Both modelling and experimental approaches have been applied to assess C exchange fluxes at large spatial scales. Yet, these approaches are subjected to substantial limitations and uncertainties. Here, we aim to highlight two key mechanisms able to improve the estimation of the hillslope aggregated CO2 fluxes: (i) the persistence of soil organic carbon (OC) in deep colluvium deposits; and (ii) the physical controls on CO2 fluxes along soil profiles. This study focuses on a sloping cropland in the central loess belt of Belgium. On two contrasted soil types along the studied hillslope, we recorded time-series of CO2 concentration, water content and temperature along 1 m long soil profiles during two periods of 6 months. Then, we calculated profiles of CO2 fluxes using the gradient method. To extrapolate these fluxes to entire yearly periods (2011–2013), we performed simulation using the SOILCO2RothC model.

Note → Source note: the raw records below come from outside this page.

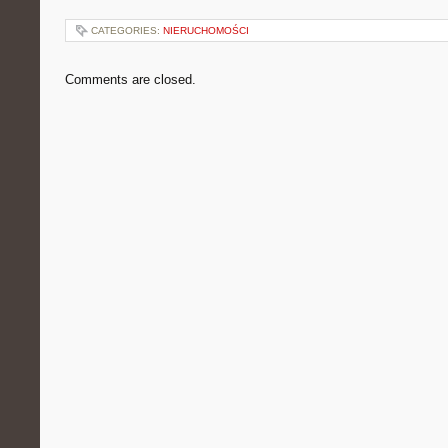
CATEGORIES:
NIERUCHOMOŚCI
Comments are closed.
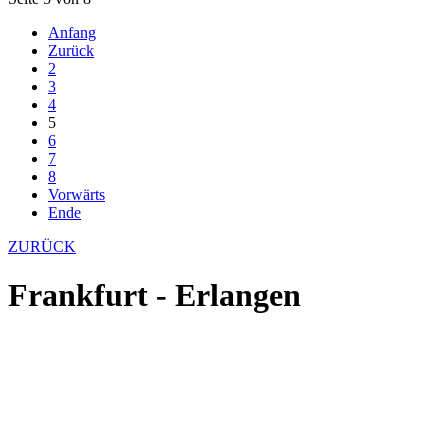
Anfang
Zurück
2
3
4
5
6
7
8
Vorwärts
Ende
ZURÜCK
Frankfurt - Erlangen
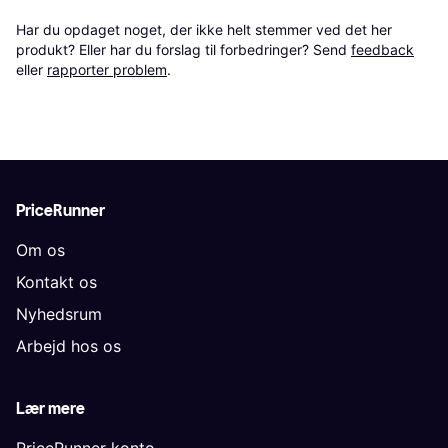
Har du opdaget noget, der ikke helt stemmer ved det her 
produkt? Eller har du forslag til forbedringer? Send 
feedback
eller 
rapporter problem
.
PriceRunner
Om os
Kontakt os
Nyhedsrum
Arbejd hos os
Lær mere
PriceRunner konto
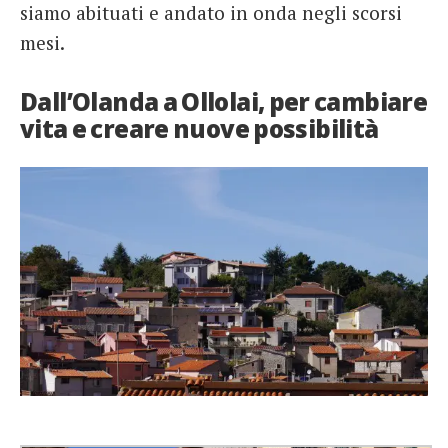
siamo abituati e andato in onda negli scorsi
mesi.
Dall’Olanda a Ollolai, per cambiare
vita e creare nuove possibilità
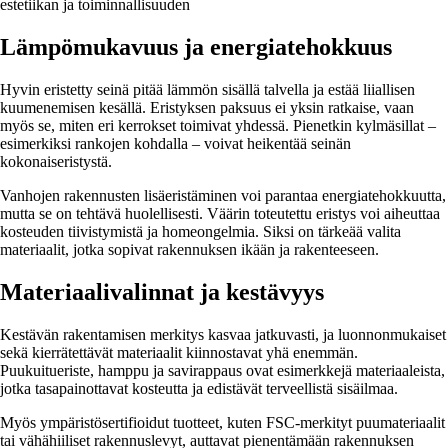
estetiikan ja toiminnallisuuden
Lämpömukavuus ja energiatehokkuus
Hyvin eristetty seinä pitää lämmön sisällä talvella ja estää liiallisen
kuumenemisen kesällä. Eristyksen paksuus ei yksin ratkaise, vaan
myös se, miten eri kerrokset toimivat yhdessä. Pienetkin kylmäsillat –
esimerkiksi rankojen kohdalla – voivat heikentää seinän
kokonaiseristystä.
Vanhojen rakennusten lisäeristäminen voi parantaa energiatehokkuutta,
mutta se on tehtävä huolellisesti. Väärin toteutettu eristys voi aiheuttaa
kosteuden tiivistymistä ja homeongelmia. Siksi on tärkeää valita
materiaalit, jotka sopivat rakennuksen ikään ja rakenteeseen.
Materiaalivalinnat ja kestävyys
Kestävän rakentamisen merkitys kasvaa jatkuvasti, ja luonnonmukaiset
sekä kierrätettävät materiaalit kiinnostavat yhä enemmän.
Puukuitueriste, hamppu ja savirappaus ovat esimerkkejä materiaaleista,
jotka tasapainottavat kosteutta ja edistävät terveellistä sisäilmaa.
Myös ympäristösertifioidut tuotteet, kuten FSC-merkityt puumateriaalit
tai vähähiiliset rakennuslevyt, auttavat pienentämään rakennuksen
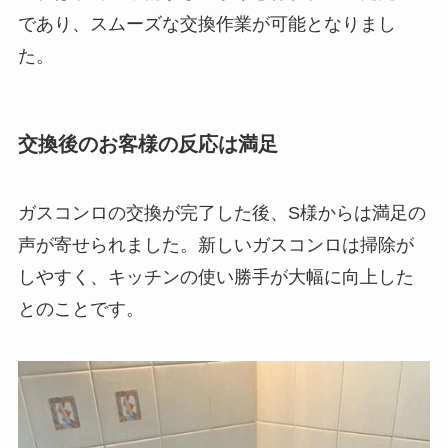
であり、スムーズな交換作業が可能となりまし
た。
交換後のお客様の反応は満足
ガスコンロの交換が完了した後、S様からは満足の
声が寄せられました。新しいガスコンロは掃除が
しやすく、キッチンの使い勝手が大幅に向上した
とのことです。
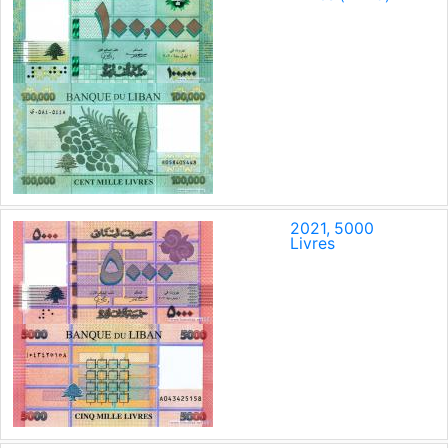
2021, 5000
Livres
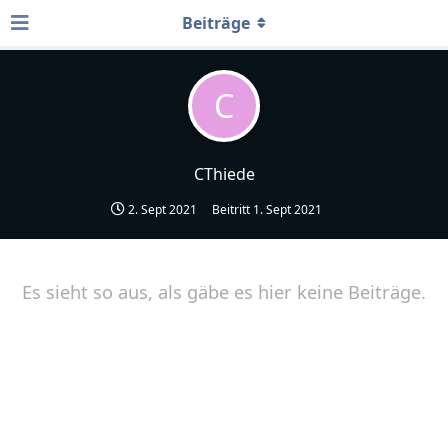
Beiträge
C
CThiede
2. Sept 2021
Beitritt
1. Sept 2021
Es sieht so aus, als gäbe es hier keine Beiträge.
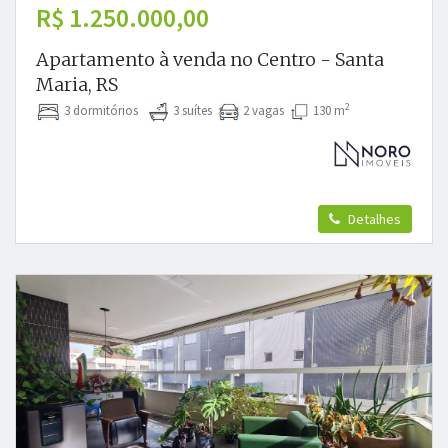
R$ 1.250.000,00
Apartamento à venda no Centro - Santa
Maria, RS
2
3 dormitórios
3 suítes
2 vagas
130 m
Detalhes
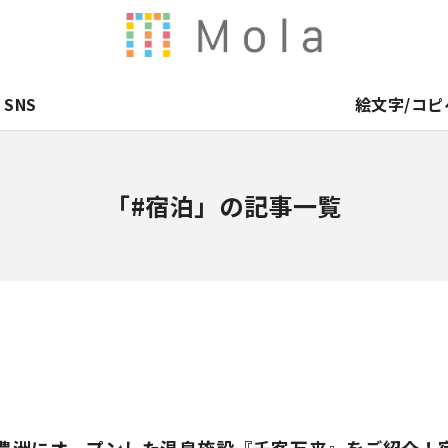
SNS
絵文字/コピ
「#宿泊」の記事一覧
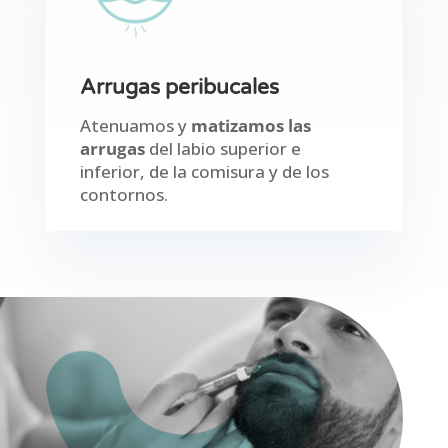
Arrugas peribucales
Atenuamos y
matizamos las
arrugas
del labio superior e
inferior, de la comisura y de los
contornos.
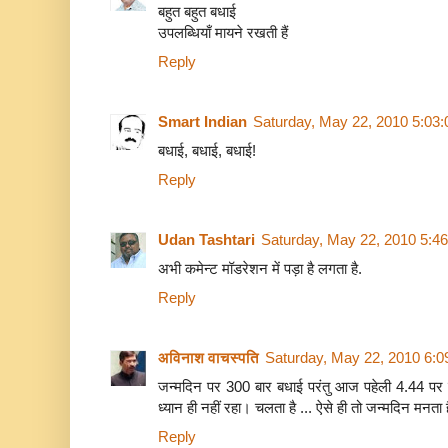
बहुत बहुत बधाई
उपलब्धियाँ मायने रखती हैं
Reply
Smart Indian
Saturday, May 22, 2010 5:03
बधाई, बधाई, बधाई!
Reply
Udan Tashtari
Saturday, May 22, 2010 5:4
अभी कमेन्ट मॉडरेशन में पड़ा है लगता है.
Reply
अविनाश वाचस्पति
Saturday, May 22, 2010 6:
जन्‍मदिन पर 300 बार बधाई परंतु आज पहेली 4.44 पर ही 
ध्‍यान ही नहीं रहा। चलता है ... ऐसे ही तो जन्‍मदिन मनता ह
Reply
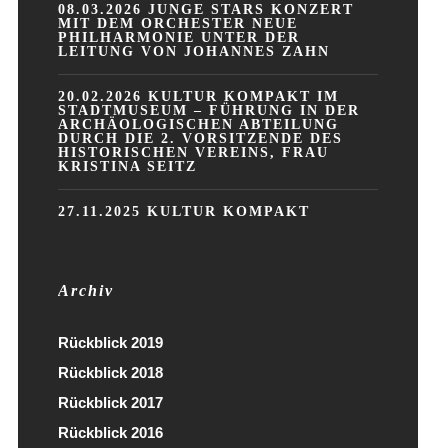
08.03.2026 JUNGE STARS KONZERT
MIT DEM ORCHESTER NEUE
PHILHARMONIE UNTER DER
LEITUNG VON JOHANNES ZAHN
20.02.2026 KULTUR KOMPAKT IM
STADTMUSEUM – FÜHRUNG IN DER
ARCHÄOLOGISCHEN ABTEILUNG
DURCH DIE 2. VORSITZENDE DES
HISTORISCHEN VEREINS, FRAU
KRISTINA SEITZ
27.11.2025 KULTUR KOMPAKT
Archiv
Rückblick 2019
Rückblick 2018
Rückblick 2017
Rückblick 2016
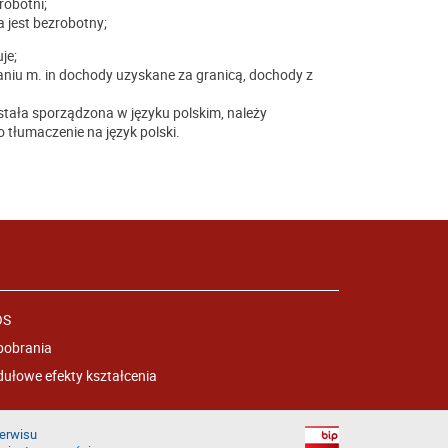
robotni;
 jest bezrobotny;
je;
niu m. in dochody uzyskane za granicą, dochody z
stała sporządzona w języku polskim, należy
 tłumaczenie na język polski.
OS
pobrania
ułowe efekty kształcenia
erwisu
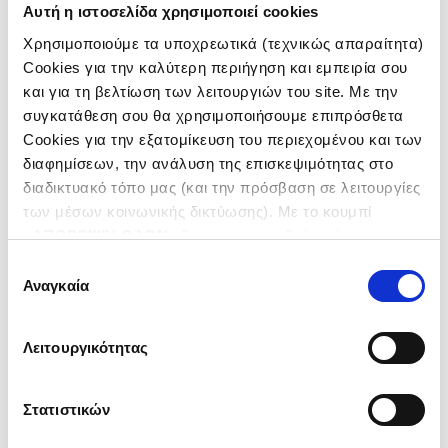
Αυτή η ιστοσελίδα χρησιμοποιεί cookies
ΣΥΓΚΡΟΤΗΜΑ ΓΡΑΦΕΙΩΝ – ΑΝΑΠΤΥΞΗ
Χρησιμοποιούμε τα υποχρεωτικά (τεχνικώς απαραίτητα)
ΦΡΑΓΚΟΚΚΛΗΣΙΑ Α.Ε.
Cookies για την καλύτερη περιήγηση και εμπειρία σου
και για τη βελτίωση των λειτουργιών του site. Με την
συγκατάθεση σου θα χρησιμοποιήσουμε επιπρόσθετα
Cookies για την εξατομίκευση του περιεχομένου και των
διαφημίσεων, την ανάλυση της επισκεψιμότητας στο
διαδικτυακό τόπο μας (και την πρόσβαση σε λειτουργίες
των μέσων κοινωνικής δικτύωσης). Με το κουμπί
«
ΑΠΟΡΡΙΨΗ ΟΛΩΝ
» θα ενεργοποιηθούν μόνο τα
αναγκαία για την λειτουργία του site cookies. Πατώντας
Επιλογή
το κουμπί «
ΑΠΟΔΟΧΗ ΟΛΩΝ
» θα ενεργοποιηθούν όλες
Αναγκαία
συγκατάθεσης
οι κατηγορίες cookies. Ενημερώσου για την
Πολιτική
Cookies
και τους διαφορετικούς τύπους Cookies και
Λειτουργικότητας
τροποποίησε τις προτιμήσεις σου (εκτός από τα
τεχνικώς απαραίτητα) επιλέγοντας «
Ρυθμίσεις
Cookies
».
Στατιστικών
THE ORBIT – NOVAL PROPERTY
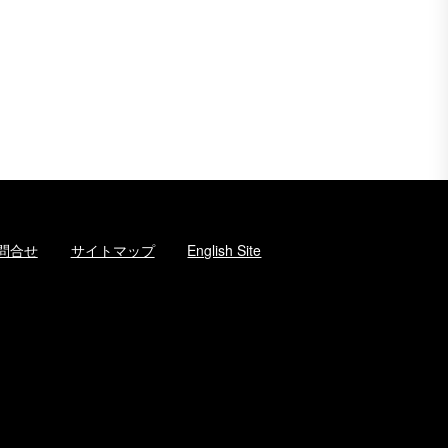
問合せ
サイトマップ
English Site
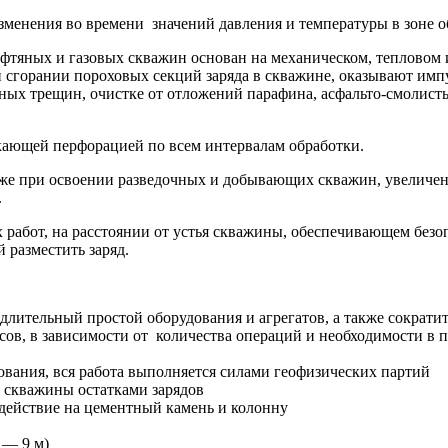
зменения во времени значений давления и температуры в зоне о
фтяных и газовых скважин основан на механическом, тепловом 
горании пороховых секций заряда в скважине, оказывают импу
ных трещин, очистке от отложений парафина, асфальто-смолист
кающей перфорацией по всем интервалам обработки.
кже при освоении разведочных и добывающих скважин, увеличе
.
работ, на расстоянии от устья скважины, обеспечивающем безо
 разместить заряд.
:
лительный простой оборудования и агрегатов, а также сократит
часов, в зависимости от количества операций и необходимости в
ования, вся работа выполняется силами геофизических партий
я скважины остатками зарядов
здействие на цементный камень и колонну
 — 9 м)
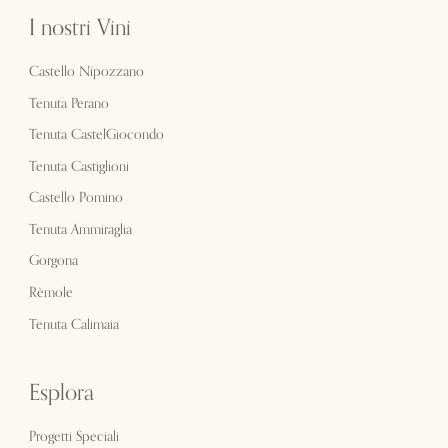
I nostri Vini
Castello Nipozzano
Tenuta Perano
Tenuta CastelGiocondo
Tenuta Castiglioni
Castello Pomino
Tenuta Ammiraglia
Gorgona
Rèmole
Tenuta Calimaia
Esplora
Progetti Speciali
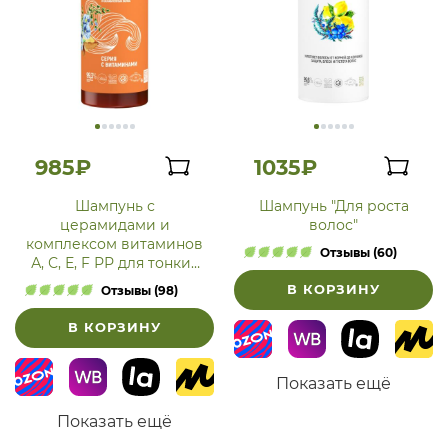
985₽
1035₽
Шампунь с
Шампунь "Для роста
церамидами и
волос"
комплексом витаминов
Отзывы (60)
А, С, Е, F РР для тонких
и ослабленных волос
В КОРЗИНУ
Отзывы (98)
В КОРЗИНУ
Показать ещё
Показать ещё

The vertical partitioning of the soil CO2 fluxes shows that ca. 90 to ca. 95% of the surface CO2 fluxes originates from the 10 first centimeters of the soil profile at the footslope. We show that high water filled pore space at this slope position disables the transfer of biotic CO2 along the soil profile. However, the total annual flux averaged along 3 years of simulation show that the top soil layer (0–10 cm) of the footslope generates CO2 fluxes (870 ± 64 CO2-C m−2 year−1 which exceed those observed at the summit position (583 ± 61 CO2-C m−2 year−1. Hence, our results reconcile two seemingly contradictory hypotheses, i.e. (i) these support that soil OC at such a footslope is stored along the main part of the soil profile and submitted to a long-term stabilization, and (ii) at the same time these support that the depositional footslope profile emits more CO2 than the summit, due to its high amount and quality of OC. Our results support the need to consider slopes when modeling soil-atmosphere C exchanges. If landscapes dynamic processes are not accounted for, we pointed out a risk to under-estimate annual soil-atmosphere CO2 exchanges by ca. 20%.